Data entries:
#####

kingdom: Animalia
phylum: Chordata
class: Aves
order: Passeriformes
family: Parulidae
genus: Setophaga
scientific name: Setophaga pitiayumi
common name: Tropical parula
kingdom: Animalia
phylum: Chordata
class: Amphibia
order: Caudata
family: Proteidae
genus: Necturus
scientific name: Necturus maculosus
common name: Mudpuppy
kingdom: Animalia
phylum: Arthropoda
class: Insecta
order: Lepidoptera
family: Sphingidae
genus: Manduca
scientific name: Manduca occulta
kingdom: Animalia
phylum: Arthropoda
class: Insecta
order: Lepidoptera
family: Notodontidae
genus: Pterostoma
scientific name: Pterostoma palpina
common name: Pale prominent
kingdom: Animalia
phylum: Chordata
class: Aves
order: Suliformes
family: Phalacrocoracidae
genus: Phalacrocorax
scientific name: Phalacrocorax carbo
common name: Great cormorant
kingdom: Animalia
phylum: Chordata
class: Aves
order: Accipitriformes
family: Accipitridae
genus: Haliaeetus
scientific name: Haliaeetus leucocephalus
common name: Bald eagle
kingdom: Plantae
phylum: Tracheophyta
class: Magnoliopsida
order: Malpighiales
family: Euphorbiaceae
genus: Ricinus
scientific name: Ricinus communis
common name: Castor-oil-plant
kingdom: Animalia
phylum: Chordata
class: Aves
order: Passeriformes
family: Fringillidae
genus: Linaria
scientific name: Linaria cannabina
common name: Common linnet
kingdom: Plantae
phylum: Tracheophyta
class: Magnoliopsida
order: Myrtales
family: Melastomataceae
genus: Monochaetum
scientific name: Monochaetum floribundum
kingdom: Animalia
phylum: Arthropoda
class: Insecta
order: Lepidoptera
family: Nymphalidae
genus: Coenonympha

#####

• Your objective
Rewrite the items with "scientific name" replaced by "binomial name" wherever it appears, and leave every other word untouched.

• Output
kingdom: Animalia
phylum: Chordata
class: Aves
order: Passeriformes
family: Parulidae
genus: Setophaga
binomial name: Setophaga pitiayumi
common name: Tropical parula
kingdom: Animalia
phylum: Chordata
class: Amphibia
order: Caudata
family: Proteidae
genus: Necturus
binomial name: Necturus maculosus
common name: Mudpuppy
kingdom: Animalia
phylum: Arthropoda
class: Insecta
order: Lepidoptera
family: Sphingidae
genus: Manduca
binomial name: Manduca occulta
kingdom: Animalia
phylum: Arthropoda
class: Insecta
order: Lepidoptera
family: Notodontidae
genus: Pterostoma
binomial name: Pterostoma palpina
common name: Pale prominent
kingdom: Animalia
phylum: Chordata
class: Aves
order: Suliformes
family: Phalacrocoracidae
genus: Phalacrocorax
binomial name: Phalacrocorax carbo
common name: Great cormorant
kingdom: Animalia
phylum: Chordata
class: Aves
order: Accipitriformes
family: Accipitridae
genus: Haliaeetus
binomial name: Haliaeetus leucocephalus
common name: Bald eagle
kingdom: Plantae
phylum: Tracheophyta
class: Magnoliopsida
order: Malpighiales
family: Euphorbiaceae
genus: Ricinus
binomial name: Ricinus communis
common name: Castor-oil-plant
kingdom: Animalia
phylum: Chordata
class: Aves
order: Passeriformes
family: Fringillidae
genus: Linaria
binomial name: Linaria cannabina
common name: Common linnet
kingdom: Plantae
phylum: Tracheophyta
class: Magnoliopsida
order: Myrtales
family: Melastomataceae
genus: Monochaetum
binomial name: Monochaetum floribundum
kingdom: Animalia
phylum: Arthropoda
class: Insecta
order: Lepidoptera
family: Nymphalidae
genus: Coenonympha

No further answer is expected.